Ces photos montrent le développement des différentes bactéries sur des hyphes et spores de «R. irregularis» cultivé in vitro et observé avec une loupe binoculaire.

Crédit : Courtoisie

Dans une expérimentation qui s’est étendue sur près de deux ans, Zakaria Lahrach a sélectionné trois espèces (Rhizophagus irregularis, Rhizophagus clarus et Rhizophagus cerebriforme) et comparé leur pouvoir de recrutement des bactéries dans le sol.

L’objectif du doctorant était également d’observer l’effet de l’ajout d’une communauté de bactéries dans certains échantillons: «On voulait voir l’incidence de la bioaugmentation sur le recrutement des bactéries, c’est-à-dire qu’on a ajouté des bactéries étrangères à celles qui existent naturellement dans le sol qu’on utilisait», dit Zakaria Lahrach. 

Il a ainsi passé cinq mois dans la serre et plus d’un mois à délicatement récolter le mycélium extraracinaire et à préparer les échantillons, avant de procéder aux analyses. «L’originalité de notre étude est d’avoir séparé l’effet de la plante de celui des champignons sur le recrutement des bactéries», souligne-t-il.  

Coup de pouce à la nature

Le chercheur et ses collègues ont constaté que les trois espèces de champignons mycorhiziens à arbuscules avaient non seulement favorisé une meilleure croissance des plants de poireaux, mais aussi amélioré leur teneur en chlorophylle.

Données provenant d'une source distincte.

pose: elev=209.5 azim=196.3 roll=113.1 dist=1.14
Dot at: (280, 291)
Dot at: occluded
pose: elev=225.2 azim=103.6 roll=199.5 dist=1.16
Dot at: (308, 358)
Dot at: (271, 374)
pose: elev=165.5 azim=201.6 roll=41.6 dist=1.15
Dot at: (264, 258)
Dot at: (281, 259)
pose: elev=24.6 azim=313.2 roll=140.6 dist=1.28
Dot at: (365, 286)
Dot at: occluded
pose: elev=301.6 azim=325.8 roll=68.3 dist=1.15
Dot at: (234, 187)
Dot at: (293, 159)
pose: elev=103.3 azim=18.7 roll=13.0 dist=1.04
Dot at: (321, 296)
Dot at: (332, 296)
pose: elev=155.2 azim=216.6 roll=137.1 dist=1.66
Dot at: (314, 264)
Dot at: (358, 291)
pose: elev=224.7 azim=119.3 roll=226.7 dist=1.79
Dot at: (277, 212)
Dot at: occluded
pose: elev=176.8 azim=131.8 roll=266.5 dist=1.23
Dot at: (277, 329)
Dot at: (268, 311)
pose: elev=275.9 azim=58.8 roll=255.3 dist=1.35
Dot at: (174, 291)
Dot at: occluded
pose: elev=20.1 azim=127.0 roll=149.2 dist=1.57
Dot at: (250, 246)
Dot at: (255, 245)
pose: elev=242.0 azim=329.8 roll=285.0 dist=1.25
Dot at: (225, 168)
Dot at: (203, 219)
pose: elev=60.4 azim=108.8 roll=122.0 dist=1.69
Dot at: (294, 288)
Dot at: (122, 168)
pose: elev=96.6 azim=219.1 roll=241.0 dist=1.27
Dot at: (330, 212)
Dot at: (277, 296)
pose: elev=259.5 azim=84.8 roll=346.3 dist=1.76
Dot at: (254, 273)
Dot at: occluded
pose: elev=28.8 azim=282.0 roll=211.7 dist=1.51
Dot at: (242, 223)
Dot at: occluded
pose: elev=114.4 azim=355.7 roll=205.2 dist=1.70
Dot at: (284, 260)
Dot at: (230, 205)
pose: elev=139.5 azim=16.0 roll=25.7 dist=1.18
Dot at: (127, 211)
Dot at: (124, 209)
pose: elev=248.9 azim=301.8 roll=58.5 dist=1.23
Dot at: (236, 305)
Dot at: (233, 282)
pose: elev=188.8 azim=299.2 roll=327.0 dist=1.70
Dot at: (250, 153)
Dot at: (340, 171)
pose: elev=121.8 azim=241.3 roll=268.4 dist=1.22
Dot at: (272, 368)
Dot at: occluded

Même si certaines des espèces de champignons sélectionnées étaient proches génétiquement, chaque souche recrutait des communautés de bactéries différentes. Les champignons s’adaptent donc aux variations des conditions expérimentales et jouent ainsi un rôle central dans cet écosystème. 

De plus, l’effet de la bioaugmentation ne s’est manifesté qu’en présence des champignons, mettant en évidence leur rôle clé dans l’augmentation des rendements. Le champignon agit donc comme un chef d’orchestre dans le processus de recrutement bactérien via son mycélium, modulant ainsi l’interaction entre les bactéries du sol et la plante. Il permet à la plante d’accéder plus efficacement aux éléments nutritifs comme le phosphore et l’azote. «Le champignon mycorhizien est comme une courroie de transmission entre le microbiote du sol et la racine», compare Mohamed Hijri.

Dans un monde où l’agriculture sous tension doit continuer à être productive dans des conditions de plus en plus difficiles, l’utilisation de champignons mycorhiziens pourrait réduire l’utilisation d’intrants chimiques comme les engrais et les pesticides ainsi que leurs répercussions néfastes tout en aidant le sol à rester en santé. Ces recherches aident à comprendre que chaque espèce de champignon possède un environnement particulier auquel elle est mieux adaptée. «Les champignons mycorhiziens sont un composant important du microbiote du sol et aident à avoir un sol en meilleure santé. Et un sol en santé est un sol fertile, mais surtout durable», conclut Mohamed Hijri. 

À propos de cette étude

L’article «The composition of the arbuscular mycorrhizal fungal bacteriome is species dependent», par Zakaria Lahrach et ses collègues, a été publié dans la revue Environmental Microbiome.